Os egípcios foram a votos este fim-de-semana, para um referendo que pode permitir ao Presidente Abdel Fattah el-Sisi manter-se no poder até 2030. O objetivo declarado do Presidente é manter a estabilidade no país, mas várias organizações de direitos humanos avisam que estas alterações constitucionais poderão facilitar os abusos de direitos humanos levados a cabo pelo antigo líder das forças armadas.
Tudo parece estar decidido quanto ao resultado do referendo, à excepção da taxa de abstenção. Sisi foi eleito em março de 2018, com mais de 97% dos votos, uma margem que seria de estranhar, se não fosse explicada pela sistemática repressão dos candidatos da oposição, que ou desistiram perante ameaças ou foram presos. O único outro candidato para além do Presidente foi Mousa Moustafa Mousa, ele próprio uma ardente apoiante de Sisi, que agora apoia para um segundo mandato, tendo participado na campanha do “sim” no referendo.
A comissão eleitoral egípcia assegurou que até agora o voto no referendo tem cumprido com “os mais altos padrões internacionais de integridade e transparência”, mas organizações não-governamentais como a Human Rights Watch já criticaram o processo como não sendo nem “livres nem justas”. Pelo menos 120 pessoas já terão sido detidas no Egito, por fazerem campanha pelo “não” no referendo, enquanto a oposição relembra que na ausência de observadores internacionais o regime está livre para manipular os resultados ao seu gosto.
Após os protestos de 2011, no contexto da Primavera Árabe, por breves momentos pareceu que poderia haver uma transição democrática no Egito, depois da queda do regime autoritário de Hosni Mubarak. Mas foi sol de pouca dura, com o derrube do governo eleito de Mohammed Morsi, em 2013 – num golpe militar liderado pelo então comandante das forças armadas, Sisi. O golpe foi justificado com o facto de Morsi estar ligado à Irmandade Muçulmana, um grupo islâmico conservador. Nos protestos subsequentes, centenas de manifestantes foram mortos, no massacre de Rabaa, enquanto Sisi suspendia a constituição, tendo-se depois candidatado à presidência em 2014.
Desde então o regime esmagou brutalmente a oposição, recorrendo à pena de morte em abundância. Milhares de opositores políticos foram encarcerados, juntando ao ex-Presidente Morsi, que ainda definha numa prisão egípcia. Teme-se que as emendas constitucionais que vão hoje a votos reforcem a influência das forças armadas na arena política, para além de reforçarem o poder do executivo sobre a justiça, passando a nomear diretamente altos funcionários judiciais.

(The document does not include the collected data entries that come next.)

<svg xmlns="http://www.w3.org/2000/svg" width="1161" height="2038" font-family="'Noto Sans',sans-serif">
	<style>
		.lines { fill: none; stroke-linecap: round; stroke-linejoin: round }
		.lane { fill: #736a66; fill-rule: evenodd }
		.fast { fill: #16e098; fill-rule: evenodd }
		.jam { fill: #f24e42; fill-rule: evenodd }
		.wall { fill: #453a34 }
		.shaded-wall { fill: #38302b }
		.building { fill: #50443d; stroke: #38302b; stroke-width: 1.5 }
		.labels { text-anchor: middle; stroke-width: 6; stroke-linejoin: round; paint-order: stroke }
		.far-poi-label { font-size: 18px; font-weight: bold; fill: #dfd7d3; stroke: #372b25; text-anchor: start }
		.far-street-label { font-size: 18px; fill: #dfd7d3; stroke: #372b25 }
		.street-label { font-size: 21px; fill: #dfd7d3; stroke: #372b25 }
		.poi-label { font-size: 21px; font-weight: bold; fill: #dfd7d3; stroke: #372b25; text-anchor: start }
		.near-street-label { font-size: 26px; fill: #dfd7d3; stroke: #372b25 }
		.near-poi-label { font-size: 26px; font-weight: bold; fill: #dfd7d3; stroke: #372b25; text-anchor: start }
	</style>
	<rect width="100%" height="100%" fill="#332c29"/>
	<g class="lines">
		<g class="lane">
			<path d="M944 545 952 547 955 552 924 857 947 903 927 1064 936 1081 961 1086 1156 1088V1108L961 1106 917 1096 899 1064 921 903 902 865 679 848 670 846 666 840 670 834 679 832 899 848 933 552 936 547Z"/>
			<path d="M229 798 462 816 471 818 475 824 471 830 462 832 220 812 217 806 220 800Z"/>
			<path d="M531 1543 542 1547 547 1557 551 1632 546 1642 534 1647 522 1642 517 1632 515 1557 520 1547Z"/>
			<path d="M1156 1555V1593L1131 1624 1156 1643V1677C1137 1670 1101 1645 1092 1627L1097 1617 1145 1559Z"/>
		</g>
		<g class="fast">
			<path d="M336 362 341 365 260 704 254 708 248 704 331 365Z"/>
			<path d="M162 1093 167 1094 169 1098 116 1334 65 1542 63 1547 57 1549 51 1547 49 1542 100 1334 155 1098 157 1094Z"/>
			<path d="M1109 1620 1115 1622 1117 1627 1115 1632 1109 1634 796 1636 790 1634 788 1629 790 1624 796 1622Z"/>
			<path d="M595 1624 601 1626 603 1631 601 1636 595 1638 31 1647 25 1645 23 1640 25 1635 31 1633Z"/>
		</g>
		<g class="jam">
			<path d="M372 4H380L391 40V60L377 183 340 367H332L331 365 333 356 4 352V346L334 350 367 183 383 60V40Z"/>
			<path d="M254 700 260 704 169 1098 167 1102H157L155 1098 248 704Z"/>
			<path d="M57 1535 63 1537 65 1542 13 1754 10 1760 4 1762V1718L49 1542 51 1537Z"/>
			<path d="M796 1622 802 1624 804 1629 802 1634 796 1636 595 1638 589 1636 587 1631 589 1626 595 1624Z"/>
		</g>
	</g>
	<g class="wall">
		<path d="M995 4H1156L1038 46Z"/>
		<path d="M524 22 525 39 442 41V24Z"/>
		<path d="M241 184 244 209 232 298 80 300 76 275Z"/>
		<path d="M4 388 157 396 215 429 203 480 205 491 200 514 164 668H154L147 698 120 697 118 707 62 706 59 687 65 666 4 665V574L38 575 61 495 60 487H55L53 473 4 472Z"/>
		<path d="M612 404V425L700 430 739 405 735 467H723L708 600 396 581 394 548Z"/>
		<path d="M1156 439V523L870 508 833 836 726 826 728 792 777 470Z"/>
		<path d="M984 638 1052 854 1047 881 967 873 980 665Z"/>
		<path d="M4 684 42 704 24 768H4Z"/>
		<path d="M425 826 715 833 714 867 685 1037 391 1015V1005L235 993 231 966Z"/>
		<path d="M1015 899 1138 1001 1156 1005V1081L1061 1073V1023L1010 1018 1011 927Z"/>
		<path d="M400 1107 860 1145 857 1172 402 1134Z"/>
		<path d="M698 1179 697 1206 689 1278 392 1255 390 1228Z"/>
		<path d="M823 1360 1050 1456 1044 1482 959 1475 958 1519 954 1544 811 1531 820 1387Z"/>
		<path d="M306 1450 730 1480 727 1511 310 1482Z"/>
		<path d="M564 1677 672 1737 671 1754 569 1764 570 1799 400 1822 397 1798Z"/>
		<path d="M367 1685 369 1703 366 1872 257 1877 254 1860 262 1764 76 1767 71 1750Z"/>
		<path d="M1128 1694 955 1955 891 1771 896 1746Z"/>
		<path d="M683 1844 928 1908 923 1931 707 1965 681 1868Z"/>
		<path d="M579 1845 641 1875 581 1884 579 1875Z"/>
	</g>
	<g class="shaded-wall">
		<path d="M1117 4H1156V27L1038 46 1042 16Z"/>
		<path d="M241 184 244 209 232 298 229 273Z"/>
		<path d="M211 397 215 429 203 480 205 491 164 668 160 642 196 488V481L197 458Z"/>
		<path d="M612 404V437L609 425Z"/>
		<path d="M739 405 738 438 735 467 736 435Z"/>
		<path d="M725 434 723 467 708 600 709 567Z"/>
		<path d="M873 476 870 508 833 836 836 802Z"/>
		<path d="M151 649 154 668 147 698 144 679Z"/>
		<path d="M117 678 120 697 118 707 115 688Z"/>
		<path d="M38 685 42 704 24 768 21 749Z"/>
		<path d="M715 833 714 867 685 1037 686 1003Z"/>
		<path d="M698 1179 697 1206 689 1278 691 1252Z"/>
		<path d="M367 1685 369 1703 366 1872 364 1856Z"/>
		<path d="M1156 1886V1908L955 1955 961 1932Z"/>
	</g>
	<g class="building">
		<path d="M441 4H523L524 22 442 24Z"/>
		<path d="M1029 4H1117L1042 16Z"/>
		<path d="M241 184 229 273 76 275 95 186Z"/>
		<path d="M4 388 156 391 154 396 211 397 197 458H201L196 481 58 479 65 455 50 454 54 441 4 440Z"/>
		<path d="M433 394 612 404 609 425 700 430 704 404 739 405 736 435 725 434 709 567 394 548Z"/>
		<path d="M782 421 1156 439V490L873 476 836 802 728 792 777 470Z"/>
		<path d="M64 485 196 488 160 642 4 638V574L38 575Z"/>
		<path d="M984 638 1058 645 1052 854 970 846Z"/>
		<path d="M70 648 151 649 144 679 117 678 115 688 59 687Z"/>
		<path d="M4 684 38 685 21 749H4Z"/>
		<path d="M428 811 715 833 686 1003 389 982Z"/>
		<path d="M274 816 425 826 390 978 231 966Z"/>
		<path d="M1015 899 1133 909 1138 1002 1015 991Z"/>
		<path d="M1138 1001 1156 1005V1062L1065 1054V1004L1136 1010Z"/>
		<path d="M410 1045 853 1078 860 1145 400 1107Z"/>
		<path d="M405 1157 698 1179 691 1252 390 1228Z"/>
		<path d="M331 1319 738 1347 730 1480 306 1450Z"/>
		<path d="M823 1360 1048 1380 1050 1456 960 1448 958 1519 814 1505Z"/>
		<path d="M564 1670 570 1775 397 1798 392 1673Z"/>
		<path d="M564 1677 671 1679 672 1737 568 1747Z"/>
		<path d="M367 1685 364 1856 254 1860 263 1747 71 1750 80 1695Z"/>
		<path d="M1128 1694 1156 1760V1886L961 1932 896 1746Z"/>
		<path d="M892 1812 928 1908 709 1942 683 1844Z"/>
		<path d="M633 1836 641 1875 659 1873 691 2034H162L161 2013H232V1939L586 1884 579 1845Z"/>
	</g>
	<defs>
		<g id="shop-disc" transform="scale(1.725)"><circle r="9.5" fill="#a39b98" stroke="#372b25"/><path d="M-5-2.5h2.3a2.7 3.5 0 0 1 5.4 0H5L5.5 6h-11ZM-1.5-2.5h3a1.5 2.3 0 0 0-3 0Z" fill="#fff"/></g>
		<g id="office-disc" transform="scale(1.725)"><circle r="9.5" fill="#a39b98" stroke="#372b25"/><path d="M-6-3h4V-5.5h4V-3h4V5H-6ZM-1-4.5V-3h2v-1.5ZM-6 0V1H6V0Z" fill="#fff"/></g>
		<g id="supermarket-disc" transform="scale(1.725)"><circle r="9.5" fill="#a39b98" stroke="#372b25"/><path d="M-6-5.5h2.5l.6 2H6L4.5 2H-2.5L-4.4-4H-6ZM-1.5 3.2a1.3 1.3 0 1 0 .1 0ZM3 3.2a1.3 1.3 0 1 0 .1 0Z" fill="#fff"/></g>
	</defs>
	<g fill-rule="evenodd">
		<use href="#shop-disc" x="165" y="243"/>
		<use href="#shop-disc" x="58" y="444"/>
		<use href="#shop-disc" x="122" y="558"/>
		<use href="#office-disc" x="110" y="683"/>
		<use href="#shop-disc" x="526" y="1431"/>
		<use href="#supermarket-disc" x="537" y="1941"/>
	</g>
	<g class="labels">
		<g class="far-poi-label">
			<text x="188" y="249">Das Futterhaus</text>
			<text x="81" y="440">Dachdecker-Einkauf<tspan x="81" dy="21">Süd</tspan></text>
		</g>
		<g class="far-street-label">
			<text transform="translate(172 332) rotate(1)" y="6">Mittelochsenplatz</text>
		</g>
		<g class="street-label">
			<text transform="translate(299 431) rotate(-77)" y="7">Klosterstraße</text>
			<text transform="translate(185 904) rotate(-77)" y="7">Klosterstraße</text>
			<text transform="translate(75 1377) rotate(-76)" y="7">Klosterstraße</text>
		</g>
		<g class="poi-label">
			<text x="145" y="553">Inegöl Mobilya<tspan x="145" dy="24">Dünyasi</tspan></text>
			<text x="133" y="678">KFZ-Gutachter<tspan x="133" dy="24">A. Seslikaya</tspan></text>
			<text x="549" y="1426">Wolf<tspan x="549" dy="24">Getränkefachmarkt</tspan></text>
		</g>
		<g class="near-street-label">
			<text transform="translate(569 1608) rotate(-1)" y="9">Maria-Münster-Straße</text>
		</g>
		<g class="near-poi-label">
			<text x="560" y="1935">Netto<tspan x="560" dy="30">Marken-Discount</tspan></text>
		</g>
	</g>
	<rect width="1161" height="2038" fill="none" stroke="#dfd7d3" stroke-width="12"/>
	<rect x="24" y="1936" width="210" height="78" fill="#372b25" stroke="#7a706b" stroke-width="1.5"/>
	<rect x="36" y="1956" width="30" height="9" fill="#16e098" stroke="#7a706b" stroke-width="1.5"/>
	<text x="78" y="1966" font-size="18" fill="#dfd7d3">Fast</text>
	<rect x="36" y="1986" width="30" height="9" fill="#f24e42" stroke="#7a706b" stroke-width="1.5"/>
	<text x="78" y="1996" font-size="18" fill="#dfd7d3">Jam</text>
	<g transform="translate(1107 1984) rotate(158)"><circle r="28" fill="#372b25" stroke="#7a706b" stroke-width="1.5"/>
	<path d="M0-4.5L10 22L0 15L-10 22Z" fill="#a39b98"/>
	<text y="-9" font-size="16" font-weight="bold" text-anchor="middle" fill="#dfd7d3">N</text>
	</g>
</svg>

Sisi justifica estas medidas como necessárias para a estabilidade do país, permitindo, por exemplo, um restabelecimento do turismo, grande fonte de rendimentos para a economia egípcia. Já Magdalena Mughrabi, vice-diretora da Amnistia Internacional no Norte de África, assegurou à Al Jazeera que a decisão de levar estas emendas a votos, durante “a pior repressão da liberdade de expressão, e com graves restrições aos partidos da oposição e aos media independentes, mostra o desprezo do Governo egípcio pelos direitos de todas as pessoas do país”.
Contudo, o influente colunista egípcio Abdullah Al Sennawy considera que “mudar a constituição reflete a fraqueza do regime. É um sinal que está a chegar ao fim, como aconteceu no Sudão e na Argélia”. Nas últimas semanas, os regimes de ambos países – que duravam há décadas e tinham resistido até à Primavera Árabe – caíram face a manifestações massivas de descontentamento. E se há coisa que a Primavera Árabe ensinou foi o potencial de contágio destas mobilizações.